As reported by the New York Times in an article dated July 13, 2017, in an effort to crack down on fraud and abuse, and with a particular focus on opioids, the Department of Justice (“DOJ”) is charging 412 individuals for collectively defrauding the government of around $1.3 billion. Of the individuals implicated, approximately one-third are being accused of opioid-related crimes. These crimes include billing Medicare and Medicaid for drugs that were never purchased, collecting money for fake treatments and tests, and exchanging prescription drugs for money. The fraud and abuse prosecutions are spread across more than 20 states, which include California, New York, Florida, and Texas.

According to the Department of Justice, this is “the largest ever health care fraud enforcement action by the Medicare Fraud Strike Force,” a joint DOJ and Department of Health and Human Services initiative that seeks to prevent fraud and enforce current anti-fraud laws around the country. Since its inception in 2007, The Medicare Fraud Strike Force has charged more than 3,500 defendants who collectively defrauded Medicare for more than $12.5 billion.

---*---

Carry on the report about the health care fraud crackdown from the point where it stops. The data below has no connection to the health care fraud report.

---*---

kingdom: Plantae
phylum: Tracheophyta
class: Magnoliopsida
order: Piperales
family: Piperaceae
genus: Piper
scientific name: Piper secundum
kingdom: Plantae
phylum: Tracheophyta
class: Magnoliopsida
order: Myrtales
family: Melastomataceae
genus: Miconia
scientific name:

---*---

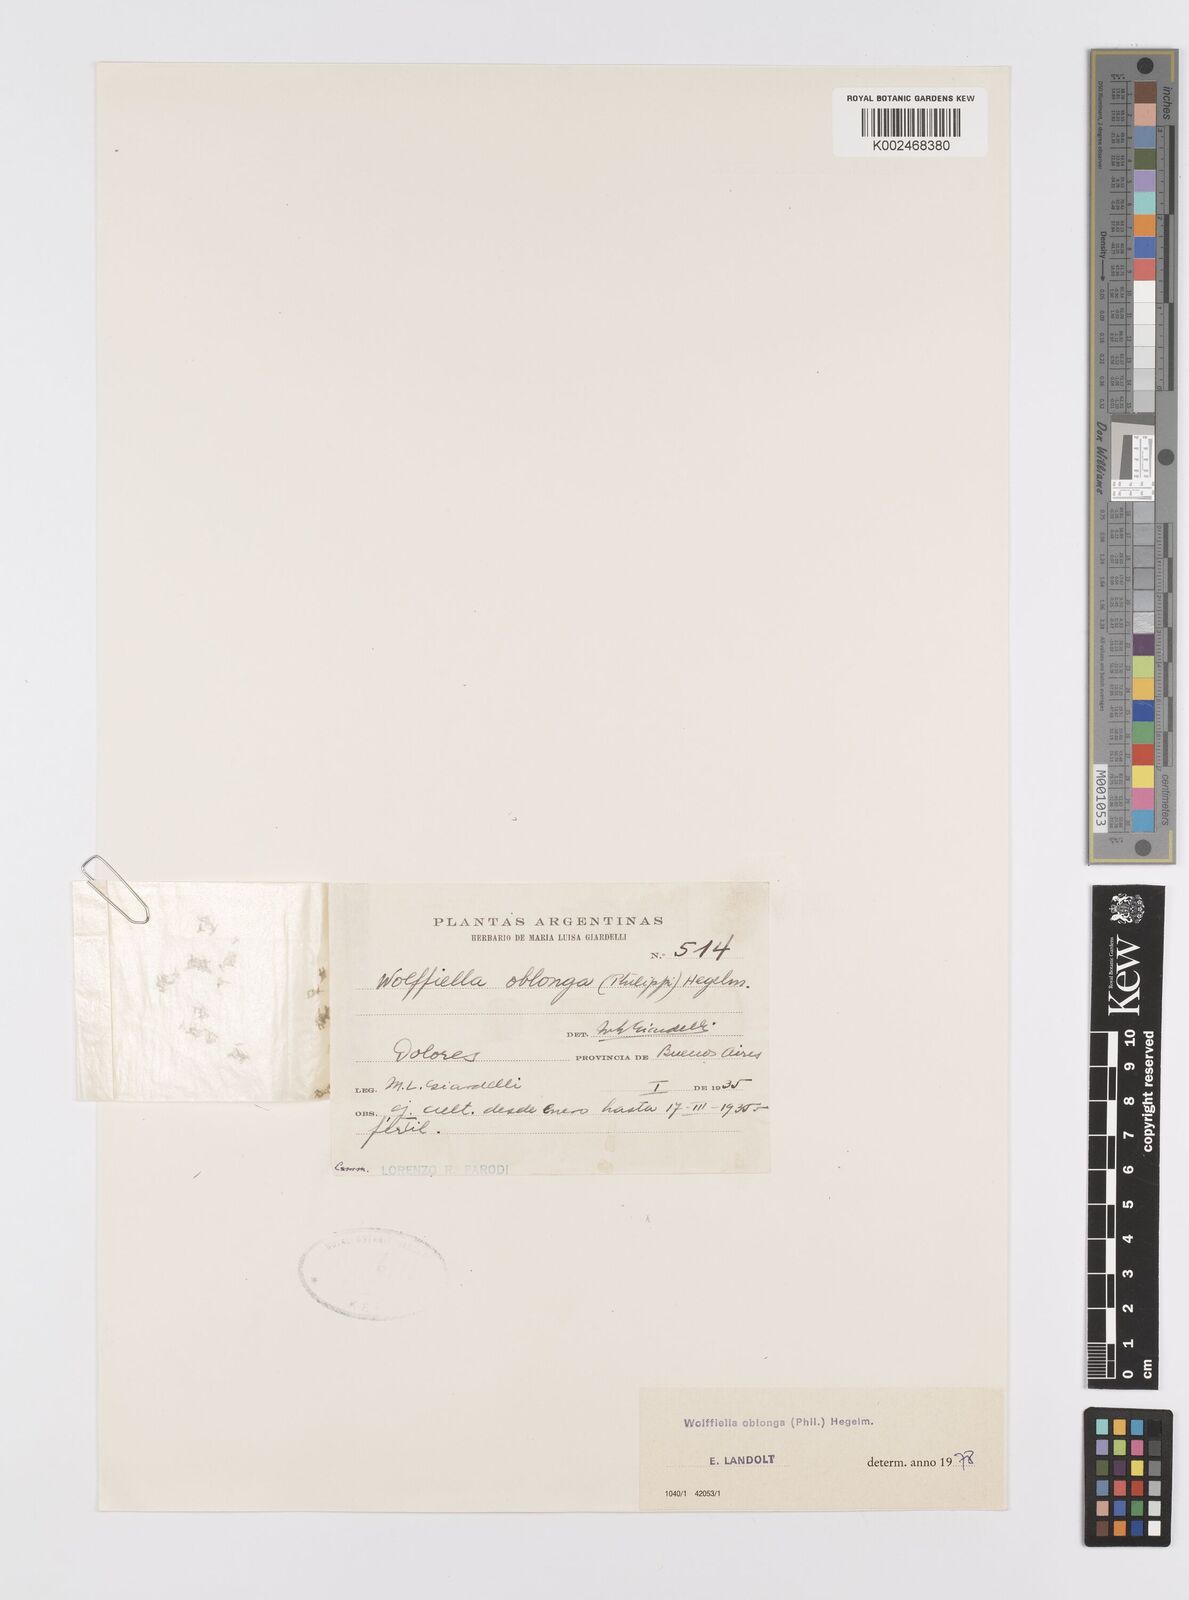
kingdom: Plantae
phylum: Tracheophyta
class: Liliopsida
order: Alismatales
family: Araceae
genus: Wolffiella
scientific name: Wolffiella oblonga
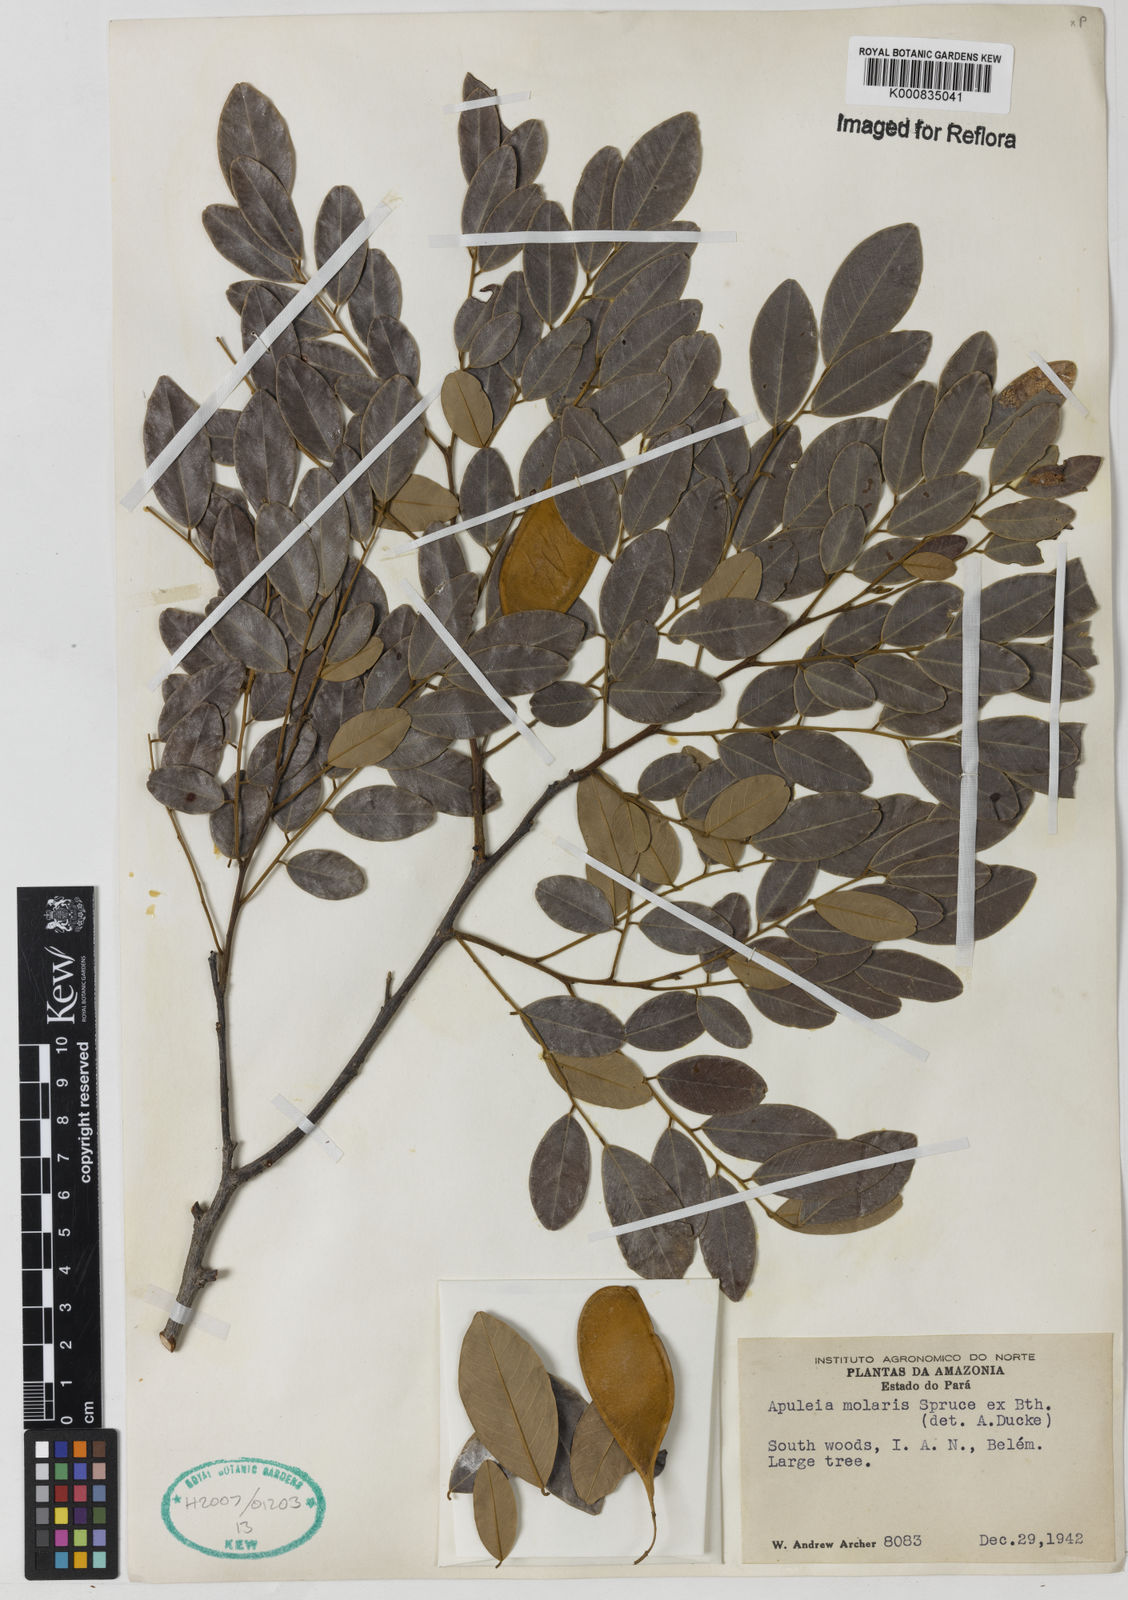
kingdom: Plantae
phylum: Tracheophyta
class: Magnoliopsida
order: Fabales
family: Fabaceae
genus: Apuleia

---*---

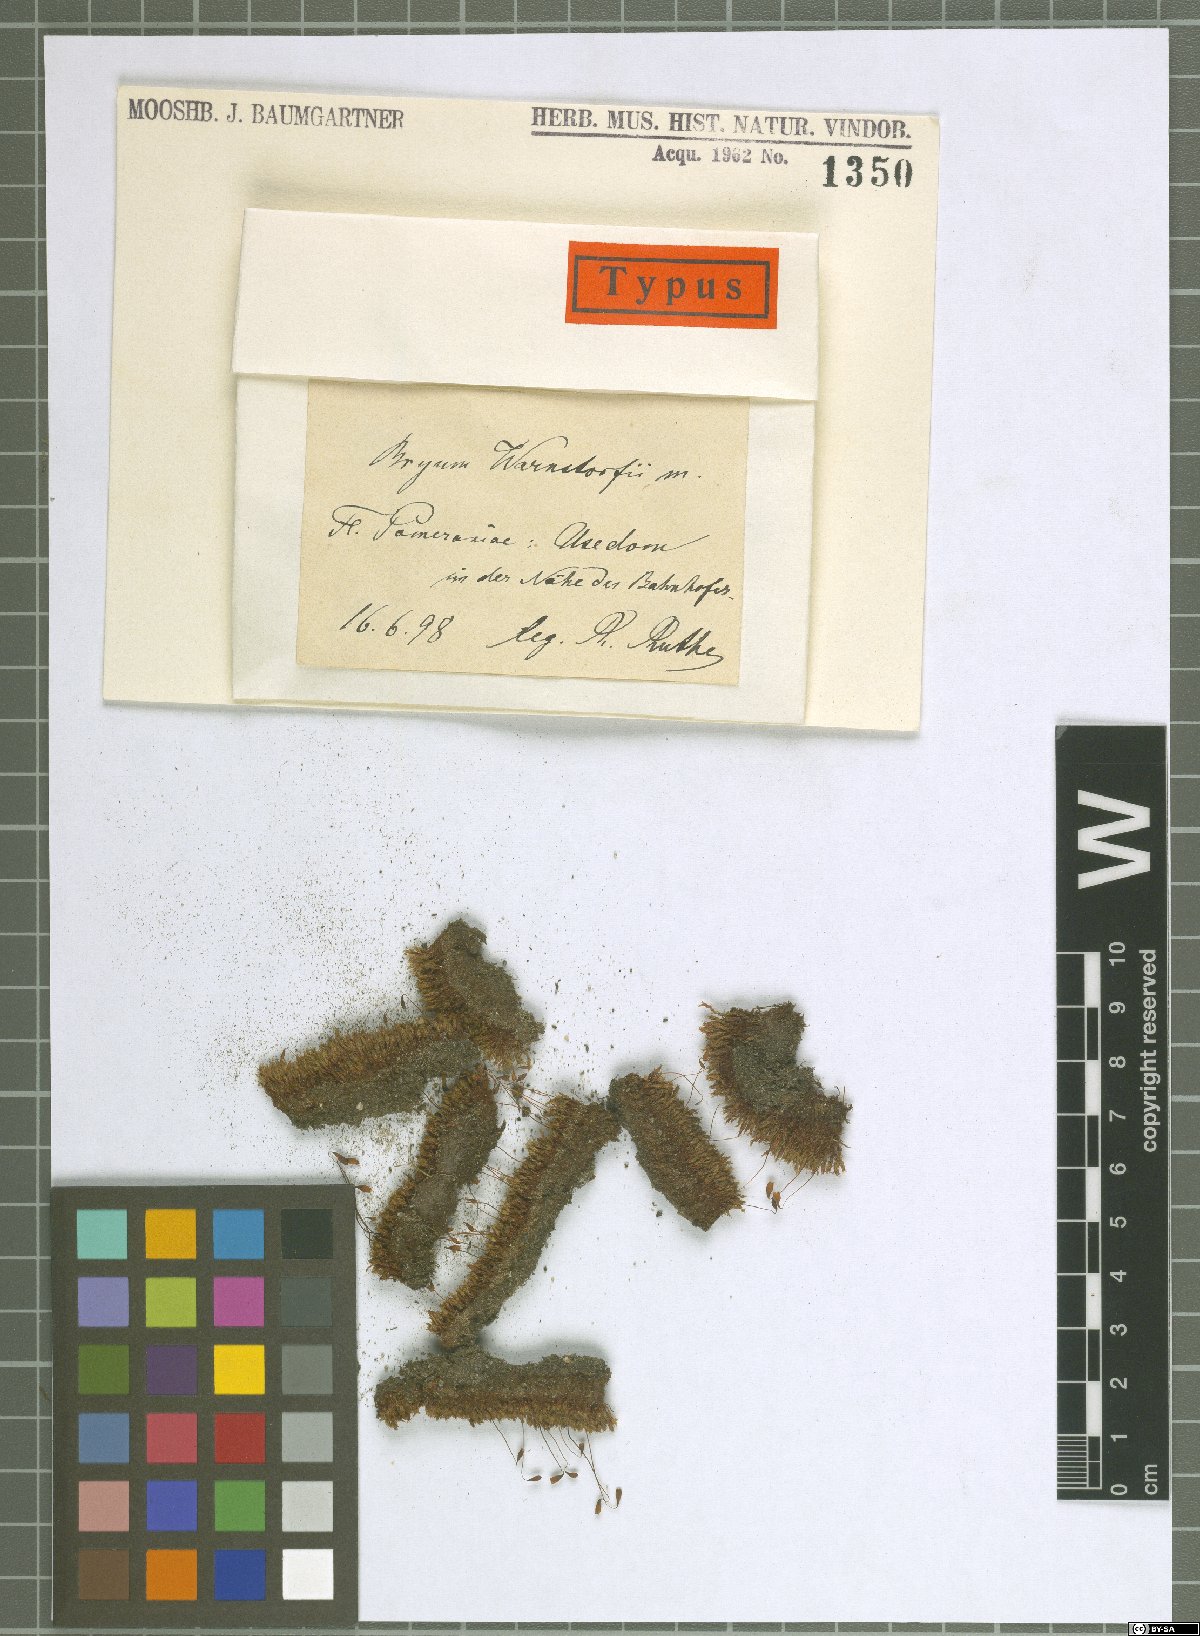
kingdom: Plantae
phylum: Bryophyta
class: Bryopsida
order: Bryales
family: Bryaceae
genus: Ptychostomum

---*---

Expected output>
In a press conference about the healthcare fraud takedown, Attorney General Jeff Sessions emphasized that the DOJ’s work to combat fraud was just beginning and that the Department will continue to work hard to develop even more techniques to identify and prosecute wrongdoers. As the DOJ cracks down on fraud and abuse violations, now would be a good time for physicians, nurses, and other licensed professionals would be well advised to be particularly cautious about their billing and prescribing practices.